Unzählige Bücher überfluten den Markt. Linn Penelope Micklitz und Josef Braun helfen einmal wöchentlich auf »kreuzer online« bei der Auswahl. Diesmal erfährt Literaturredakteurin Linn Penelope Micklitz was die Welt im Innersten zusammenhält.

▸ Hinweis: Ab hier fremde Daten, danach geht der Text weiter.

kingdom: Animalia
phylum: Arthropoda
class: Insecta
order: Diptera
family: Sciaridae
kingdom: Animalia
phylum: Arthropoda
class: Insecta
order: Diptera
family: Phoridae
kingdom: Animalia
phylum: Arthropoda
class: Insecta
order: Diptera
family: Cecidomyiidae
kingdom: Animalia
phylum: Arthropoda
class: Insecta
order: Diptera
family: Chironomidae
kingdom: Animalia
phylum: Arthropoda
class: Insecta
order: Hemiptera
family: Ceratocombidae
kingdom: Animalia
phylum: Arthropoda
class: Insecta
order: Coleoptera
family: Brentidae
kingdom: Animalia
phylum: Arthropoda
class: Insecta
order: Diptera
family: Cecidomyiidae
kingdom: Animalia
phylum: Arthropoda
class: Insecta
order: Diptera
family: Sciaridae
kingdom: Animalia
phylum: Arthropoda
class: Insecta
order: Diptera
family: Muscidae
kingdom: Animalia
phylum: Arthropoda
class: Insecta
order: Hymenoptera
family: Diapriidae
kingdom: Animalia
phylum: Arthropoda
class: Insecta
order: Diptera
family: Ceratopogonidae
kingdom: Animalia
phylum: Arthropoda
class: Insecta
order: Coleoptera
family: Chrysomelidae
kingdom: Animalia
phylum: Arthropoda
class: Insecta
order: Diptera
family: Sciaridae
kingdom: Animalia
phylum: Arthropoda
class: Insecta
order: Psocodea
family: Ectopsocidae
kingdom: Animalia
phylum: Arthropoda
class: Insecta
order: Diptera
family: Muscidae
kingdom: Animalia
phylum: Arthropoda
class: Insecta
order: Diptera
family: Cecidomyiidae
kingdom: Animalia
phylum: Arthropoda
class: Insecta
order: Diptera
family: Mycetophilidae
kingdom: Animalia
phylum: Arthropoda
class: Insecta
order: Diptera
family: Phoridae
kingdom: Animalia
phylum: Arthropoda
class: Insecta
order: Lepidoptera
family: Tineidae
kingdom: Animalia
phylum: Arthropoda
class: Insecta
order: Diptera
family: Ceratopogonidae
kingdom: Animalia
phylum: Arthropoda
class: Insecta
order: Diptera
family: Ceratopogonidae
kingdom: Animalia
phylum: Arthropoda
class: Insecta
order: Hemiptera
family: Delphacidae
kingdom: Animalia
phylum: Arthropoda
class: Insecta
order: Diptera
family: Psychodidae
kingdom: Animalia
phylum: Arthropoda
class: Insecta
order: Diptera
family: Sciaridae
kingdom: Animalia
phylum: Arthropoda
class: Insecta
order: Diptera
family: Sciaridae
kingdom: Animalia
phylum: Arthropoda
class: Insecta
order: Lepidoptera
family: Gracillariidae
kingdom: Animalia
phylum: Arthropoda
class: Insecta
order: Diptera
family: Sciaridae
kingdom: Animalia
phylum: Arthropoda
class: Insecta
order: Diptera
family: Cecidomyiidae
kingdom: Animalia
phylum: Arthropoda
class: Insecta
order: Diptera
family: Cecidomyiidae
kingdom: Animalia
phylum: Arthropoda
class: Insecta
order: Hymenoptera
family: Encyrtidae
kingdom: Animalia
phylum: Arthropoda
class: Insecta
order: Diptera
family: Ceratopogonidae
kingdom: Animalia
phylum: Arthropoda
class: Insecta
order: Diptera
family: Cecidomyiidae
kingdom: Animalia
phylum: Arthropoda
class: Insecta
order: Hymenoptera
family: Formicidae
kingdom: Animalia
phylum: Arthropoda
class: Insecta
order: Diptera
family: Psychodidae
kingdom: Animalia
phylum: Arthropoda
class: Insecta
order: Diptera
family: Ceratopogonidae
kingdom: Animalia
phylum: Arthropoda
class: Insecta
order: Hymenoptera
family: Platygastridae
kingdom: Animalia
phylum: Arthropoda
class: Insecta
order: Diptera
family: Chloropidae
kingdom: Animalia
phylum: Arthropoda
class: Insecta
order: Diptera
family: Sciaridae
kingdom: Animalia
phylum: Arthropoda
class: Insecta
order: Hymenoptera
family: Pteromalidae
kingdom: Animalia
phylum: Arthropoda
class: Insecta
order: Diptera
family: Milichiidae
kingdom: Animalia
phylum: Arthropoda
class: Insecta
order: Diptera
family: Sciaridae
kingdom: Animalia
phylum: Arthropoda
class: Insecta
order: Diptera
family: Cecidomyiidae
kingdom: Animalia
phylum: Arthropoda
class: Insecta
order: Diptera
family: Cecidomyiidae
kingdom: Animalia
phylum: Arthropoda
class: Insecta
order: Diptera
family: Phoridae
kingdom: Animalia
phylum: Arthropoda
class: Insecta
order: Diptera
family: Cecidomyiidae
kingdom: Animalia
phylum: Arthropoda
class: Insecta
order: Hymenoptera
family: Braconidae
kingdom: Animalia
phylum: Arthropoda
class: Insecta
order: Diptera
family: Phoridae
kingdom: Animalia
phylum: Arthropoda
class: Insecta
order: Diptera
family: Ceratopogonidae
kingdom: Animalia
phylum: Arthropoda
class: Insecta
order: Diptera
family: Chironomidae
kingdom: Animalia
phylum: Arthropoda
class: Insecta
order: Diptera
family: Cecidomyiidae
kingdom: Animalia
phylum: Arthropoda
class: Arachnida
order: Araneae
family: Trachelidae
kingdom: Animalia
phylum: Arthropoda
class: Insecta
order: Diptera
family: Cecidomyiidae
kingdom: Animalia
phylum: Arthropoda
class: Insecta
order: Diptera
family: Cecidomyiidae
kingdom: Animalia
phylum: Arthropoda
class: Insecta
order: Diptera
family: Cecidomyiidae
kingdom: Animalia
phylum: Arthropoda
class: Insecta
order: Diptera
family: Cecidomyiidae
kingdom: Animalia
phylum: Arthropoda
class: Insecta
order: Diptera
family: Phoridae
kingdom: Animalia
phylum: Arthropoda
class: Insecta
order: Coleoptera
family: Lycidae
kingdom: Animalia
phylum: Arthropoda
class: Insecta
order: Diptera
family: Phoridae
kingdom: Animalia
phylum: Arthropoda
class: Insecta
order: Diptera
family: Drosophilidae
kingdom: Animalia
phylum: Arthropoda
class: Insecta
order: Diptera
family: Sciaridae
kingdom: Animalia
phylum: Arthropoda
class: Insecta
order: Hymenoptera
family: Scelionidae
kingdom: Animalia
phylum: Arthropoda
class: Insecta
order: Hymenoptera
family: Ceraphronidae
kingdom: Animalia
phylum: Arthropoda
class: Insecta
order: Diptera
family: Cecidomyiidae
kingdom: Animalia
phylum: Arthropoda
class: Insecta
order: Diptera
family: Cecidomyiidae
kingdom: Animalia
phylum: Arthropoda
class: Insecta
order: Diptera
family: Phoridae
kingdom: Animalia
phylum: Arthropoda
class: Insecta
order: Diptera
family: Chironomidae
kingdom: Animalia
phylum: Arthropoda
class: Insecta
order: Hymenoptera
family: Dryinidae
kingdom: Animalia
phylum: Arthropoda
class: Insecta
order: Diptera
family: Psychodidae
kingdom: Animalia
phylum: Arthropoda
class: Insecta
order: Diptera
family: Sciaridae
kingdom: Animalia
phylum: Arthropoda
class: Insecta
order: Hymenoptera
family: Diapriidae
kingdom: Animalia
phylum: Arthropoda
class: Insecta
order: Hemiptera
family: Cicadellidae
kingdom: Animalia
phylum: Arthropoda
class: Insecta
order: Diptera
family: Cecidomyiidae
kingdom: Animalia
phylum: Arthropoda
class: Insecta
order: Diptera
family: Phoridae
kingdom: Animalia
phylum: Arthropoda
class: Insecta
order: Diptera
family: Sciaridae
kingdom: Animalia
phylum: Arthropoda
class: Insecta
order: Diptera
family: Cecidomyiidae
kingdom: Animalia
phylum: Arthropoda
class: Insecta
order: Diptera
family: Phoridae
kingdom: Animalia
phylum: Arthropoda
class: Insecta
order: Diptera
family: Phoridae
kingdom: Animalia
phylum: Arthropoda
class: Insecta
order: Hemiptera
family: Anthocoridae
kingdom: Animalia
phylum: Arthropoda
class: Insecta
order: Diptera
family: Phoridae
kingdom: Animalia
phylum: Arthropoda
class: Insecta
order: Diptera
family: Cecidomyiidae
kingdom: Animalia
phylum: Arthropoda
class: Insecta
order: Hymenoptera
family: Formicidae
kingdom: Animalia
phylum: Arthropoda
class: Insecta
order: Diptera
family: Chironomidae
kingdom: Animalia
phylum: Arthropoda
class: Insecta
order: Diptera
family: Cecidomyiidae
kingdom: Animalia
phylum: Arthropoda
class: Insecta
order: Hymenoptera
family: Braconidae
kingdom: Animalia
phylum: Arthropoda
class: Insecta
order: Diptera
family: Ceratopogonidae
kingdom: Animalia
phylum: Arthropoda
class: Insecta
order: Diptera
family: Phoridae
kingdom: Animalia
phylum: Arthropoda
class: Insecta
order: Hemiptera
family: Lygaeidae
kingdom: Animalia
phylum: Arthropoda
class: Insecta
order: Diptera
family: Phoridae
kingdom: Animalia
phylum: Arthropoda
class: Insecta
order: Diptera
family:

Der Tag ist lang und sonnig und plötzlich fällt die Erkenntnis wie das Licht in den Raum: Es ist staubig. Der Winter steckt noch in Wänden, die Kinder und Katzen dürfen nicht hinaus und produzieren so viel Dreck, als würden sie sich permanent selbst erneuern. Der Gedanke ans Putzen stellt sich ein. Doch innegehalten! Vor übereilter Handlung empfiehlt sich die Lektüre von Joachim Kalkas Montage-Essay »Staub«, »ein Text ohne legitimen Anlaß, aber mit zwingendem Interesse«. Kalkas Streifzug durch die Welt, in der Staub und Literatur zusammentreffen, ist gleichermaßen unterhaltsam wie erkenntnisreich. Mit ihm betreten wir Oblomows Zimmer, Fausts Studierstube, die Räume von Miss Havershams in Dickens »Große Erwartungen« und die Müllhalde des »golden dustman«. Und wir lesen von Heym, Lukrez, Storms Regentrude und Omar Khayyám. Anhand zahlreicher Klassiker der Kriminalliteratur beweist Kalka mit der »Magie der Staub-Analyse«, dass sich die Wahrheit oft im kleinsten Korn findet. Und wer hätte gedacht, dass es so wunderbare Worte wie Staubgerichtsbarkeit, Staubsieben und Sonnenstäubchen gibt?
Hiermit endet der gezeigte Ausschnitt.